After the death of the Marquis de Sourches in 1788, the château passed to his daughter-in-law, Louise-Élisabeth de Croÿ, Marquise de Tourzel (and future Duchess of Tourzel), the Governess of the Children of France from 1789 to 1792 who was widowed two years earlier in 1786. After her 1766 marriage to the Marquis' eldest son, Louis-François du Bouchet de Sourches, Marquis de Tourzel, (Note: Louis-François du Bouchet de Sourches (1744–1786), the Marquis de Sourches' eldest son, used the courtesy title of Marquis de Tourzel, as did Louis-François' wife, Louise-Élisabeth de Croÿ de Tourzel, who was later made Duchess of Tourzel in 1816 by King Charles X. Louise-Élisabeth was the daughter of Duke Louis Ferdinand Joseph de Croÿ of Havré and the Princess Marie Louise Cunégonde de Montmorency-Luxembourg.) and until the French Revolution, Louise-Élisabeth lived between their residence in Paris and the Chateau de Sourches, usually residing, however, at Château d'Abondant at Abondant, in Eure-et-Loir. After the de Tourzel branch died out in 1845, both châteaus passed to the Pérusse des Cars family.

===20th Century===
During the German occupation of France during World War II from 1940 to 1945, the large cellars of the castle were used by the French State to shelter a number of large paintings from the Louvre, some furniture from the Palace of Versailles, the Bayeux Tapestry, and several important private collections belonging to Jewish families, including the Wildenstein and David-Weill families.

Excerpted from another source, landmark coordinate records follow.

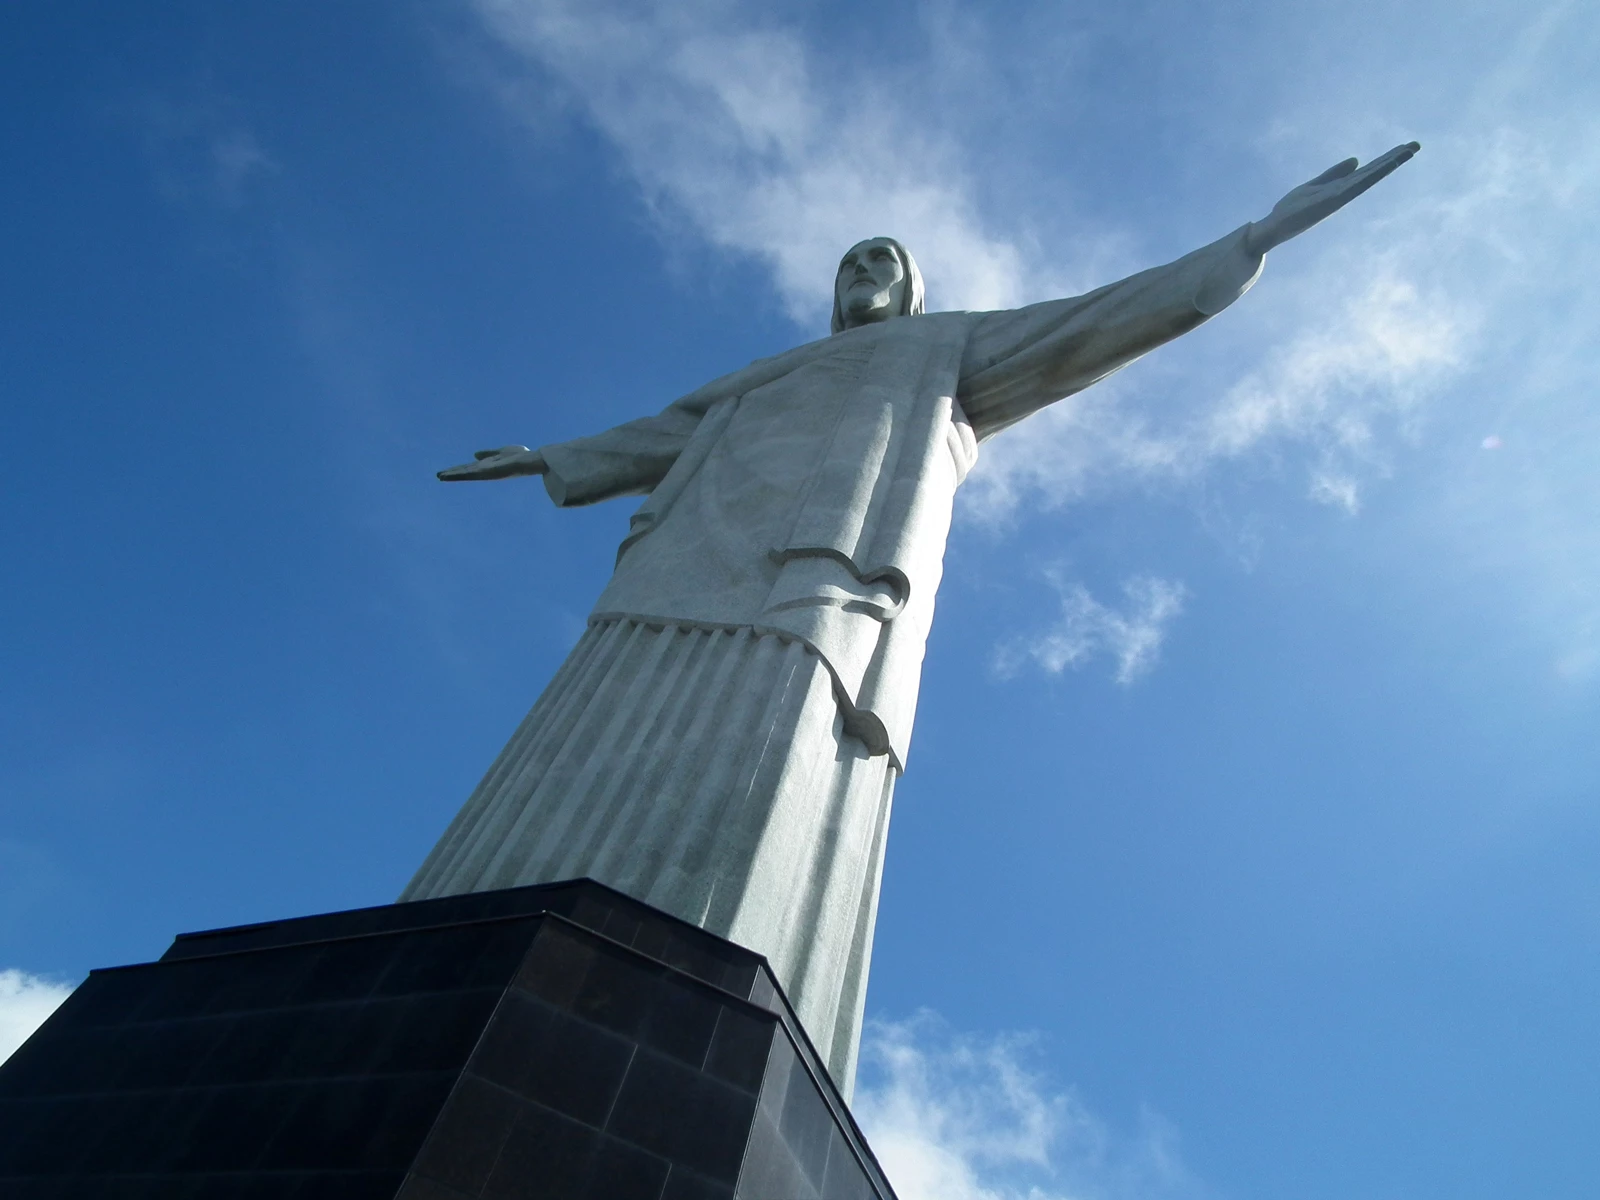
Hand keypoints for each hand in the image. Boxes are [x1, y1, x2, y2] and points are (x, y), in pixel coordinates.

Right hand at [437, 445, 547, 481]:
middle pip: (465, 472)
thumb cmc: (520, 457)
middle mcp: (486, 471)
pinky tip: (455, 473)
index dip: (457, 470)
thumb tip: (474, 455)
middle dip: (452, 474)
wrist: (532, 461)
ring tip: (441, 476)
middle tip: (438, 476)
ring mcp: (487, 472)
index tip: (445, 472)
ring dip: (454, 475)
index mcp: (487, 466)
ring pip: (467, 474)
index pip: (469, 468)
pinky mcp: (490, 472)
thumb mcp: (501, 452)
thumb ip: (488, 453)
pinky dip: (463, 473)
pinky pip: (475, 472)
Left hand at [1246, 142, 1419, 254]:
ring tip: (1404, 153)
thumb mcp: (1314, 185)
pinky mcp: (1326, 203)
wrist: (1273, 228)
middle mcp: (1342, 194)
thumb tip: (1356, 160)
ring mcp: (1336, 199)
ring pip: (1365, 179)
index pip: (1367, 171)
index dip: (1386, 159)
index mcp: (1340, 188)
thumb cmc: (1291, 209)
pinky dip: (1362, 179)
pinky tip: (1373, 169)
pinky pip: (1348, 189)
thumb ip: (1334, 174)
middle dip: (1394, 160)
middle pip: (1372, 173)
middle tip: (1416, 145)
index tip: (1405, 147)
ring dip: (1385, 166)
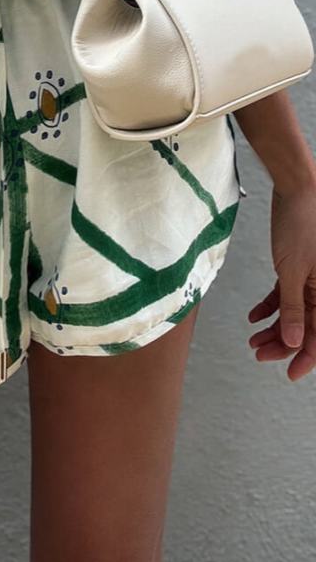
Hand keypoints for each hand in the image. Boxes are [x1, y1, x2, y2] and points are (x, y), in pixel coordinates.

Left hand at [247, 184, 315, 380]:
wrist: (297, 188)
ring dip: (275, 327)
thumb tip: (293, 342)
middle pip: (307, 326)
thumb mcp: (293, 271)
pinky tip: (254, 316)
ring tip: (252, 339)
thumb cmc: (301, 223)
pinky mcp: (299, 267)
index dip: (307, 357)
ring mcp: (313, 278)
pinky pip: (287, 294)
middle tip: (259, 353)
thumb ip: (293, 308)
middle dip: (284, 343)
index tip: (289, 372)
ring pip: (295, 312)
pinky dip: (271, 306)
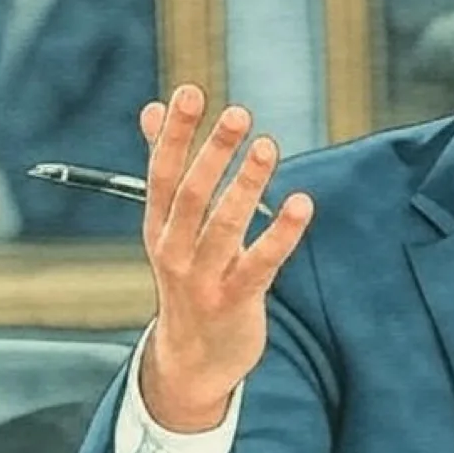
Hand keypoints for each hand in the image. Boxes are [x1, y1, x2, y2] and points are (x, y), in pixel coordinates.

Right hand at [138, 84, 314, 432]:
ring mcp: (203, 278)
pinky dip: (280, 233)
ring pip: (223, 225)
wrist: (192, 360)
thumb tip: (152, 108)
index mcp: (158, 226)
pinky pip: (260, 263)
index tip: (191, 92)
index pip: (161, 172)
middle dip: (213, 151)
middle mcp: (174, 250)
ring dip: (245, 184)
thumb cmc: (188, 276)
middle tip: (237, 113)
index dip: (174, 133)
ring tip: (267, 146)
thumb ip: (165, 167)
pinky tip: (301, 203)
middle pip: (190, 194)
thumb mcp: (168, 226)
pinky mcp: (235, 301)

In 1956, Louis Charles Marie de Pérusse des Cars (1909–1961), 6th Duke of Cars, put the estate at the disposal of the Sanders company (which had been founded by Belgian chemist Louis Sanders in 1910), of which the Duke was Chairman and CEO, who used it as an animal nutrition research center. In 1957, the center included a dairy station with 50 Normande cows, and by 1960, the size of the research station increased from 140 ha to 200 ha. In 1998, Sanders was acquired by the André Glon Group, and the Sourches Research Center became the property of the subsequent Glon Sanders group (which became the Glon Group in 2003 and was fully acquired by the Avril Group in 2012). The château and park remained intact and occupied by the Pérusse des Cars family until 1985.

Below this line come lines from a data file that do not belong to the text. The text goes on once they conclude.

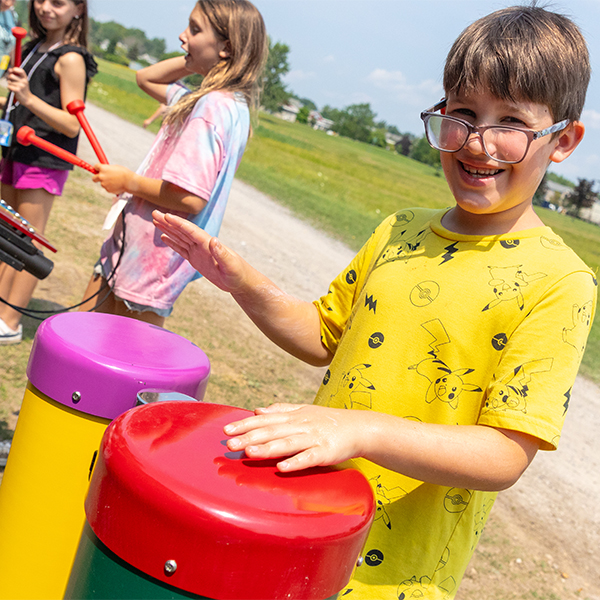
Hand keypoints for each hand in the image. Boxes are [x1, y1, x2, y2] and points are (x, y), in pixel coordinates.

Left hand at [6, 67, 31, 105]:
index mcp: (25, 78)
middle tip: (12, 82)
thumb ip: (16, 75)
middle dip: (9, 79)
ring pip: (9, 82)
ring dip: (9, 85)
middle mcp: (24, 81)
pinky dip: (9, 88)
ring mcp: (21, 86)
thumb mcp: (22, 81)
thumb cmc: (23, 90)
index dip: (14, 69)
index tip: (11, 71)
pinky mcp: (17, 90)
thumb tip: (9, 70)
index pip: (21, 71)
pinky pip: (9, 86)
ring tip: (14, 87)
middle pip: (11, 76)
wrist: (28, 99)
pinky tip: (13, 90)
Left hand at [92, 164, 134, 194]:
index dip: (97, 168)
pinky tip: (117, 185)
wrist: (129, 182)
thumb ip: (108, 168)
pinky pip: (107, 188)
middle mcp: (101, 176)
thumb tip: (105, 171)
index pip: (95, 167)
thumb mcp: (115, 167)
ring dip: (106, 183)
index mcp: (103, 169)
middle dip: (96, 177)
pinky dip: (111, 187)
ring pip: (102, 184)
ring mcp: (104, 184)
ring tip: (115, 181)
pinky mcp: (108, 190)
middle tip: (102, 177)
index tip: (98, 169)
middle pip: (94, 178)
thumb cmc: (124, 173)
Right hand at [152, 210, 251, 293]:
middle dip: (168, 222)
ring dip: (168, 229)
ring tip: (155, 221)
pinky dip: (172, 242)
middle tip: (154, 213)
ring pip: (180, 238)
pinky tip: (164, 237)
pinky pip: (182, 249)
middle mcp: (203, 245)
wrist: (241, 282)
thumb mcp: (231, 265)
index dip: (179, 223)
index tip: (167, 215)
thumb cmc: (238, 274)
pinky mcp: (197, 260)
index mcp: (209, 244)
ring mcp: (199, 252)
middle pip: (182, 231)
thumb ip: (222, 253)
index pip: (191, 231)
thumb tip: (213, 240)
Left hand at [223, 403, 366, 471]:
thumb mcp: (303, 411)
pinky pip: (309, 458)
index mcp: (294, 416)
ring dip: (268, 448)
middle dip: (250, 436)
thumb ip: (280, 411)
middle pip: (273, 431)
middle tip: (230, 444)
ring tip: (249, 452)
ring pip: (287, 443)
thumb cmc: (328, 421)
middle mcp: (301, 425)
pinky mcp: (325, 452)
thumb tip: (256, 410)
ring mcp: (313, 438)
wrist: (359, 427)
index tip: (226, 431)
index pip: (265, 419)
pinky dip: (295, 462)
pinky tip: (281, 468)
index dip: (245, 425)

In 1985, however, the château was one of nine estates acquired by the Japanese heiress, Kiko Nakahara, and her Marseillais-born French-American husband, using the name of her family's company Nippon Sangyo Kabushiki Kaisha, as a commercial asset, along with Château de Louveciennes, Château de Rosny-sur-Seine, Château de Millemont, among others. This company caused a scandal by leaving these castles abandoned and, in some cases, stripping them of their furniture and their historic decorations.

===21st Century===
In 2001, the château was bought by Hélène Martin and family, after which the château and the park were immediately reopened to the public. Major restoration work was undertaken with the help of the State, the Region and the Department. Many cultural and sporting events are organized there permanently, hunting festival, the first Sunday in July, agricultural shows, theater, cinema, concert, conferences.

==In popular culture==
In 2013, the château was the location for the filming of the Francofonia, which was directed by Russian filmmaker Alexandre Sokourov, screened at the 72nd Venice International Film Festival and the 2015 Toronto International Film Festival. The film focuses on the Louvre's status during World War II.

In August and September 2017, filmmaker Emmanuel Mouret shot his ninth film, Mademoiselle de Joncquières (also known as Lady J), which was released in September 2018 featuring Cécile de France, Édouard Baer and Alice Isaaz. The film was an adaptation of the tale Mme de La Pommeraye, a story in Denis Diderot's novel Jacques the Fatalist.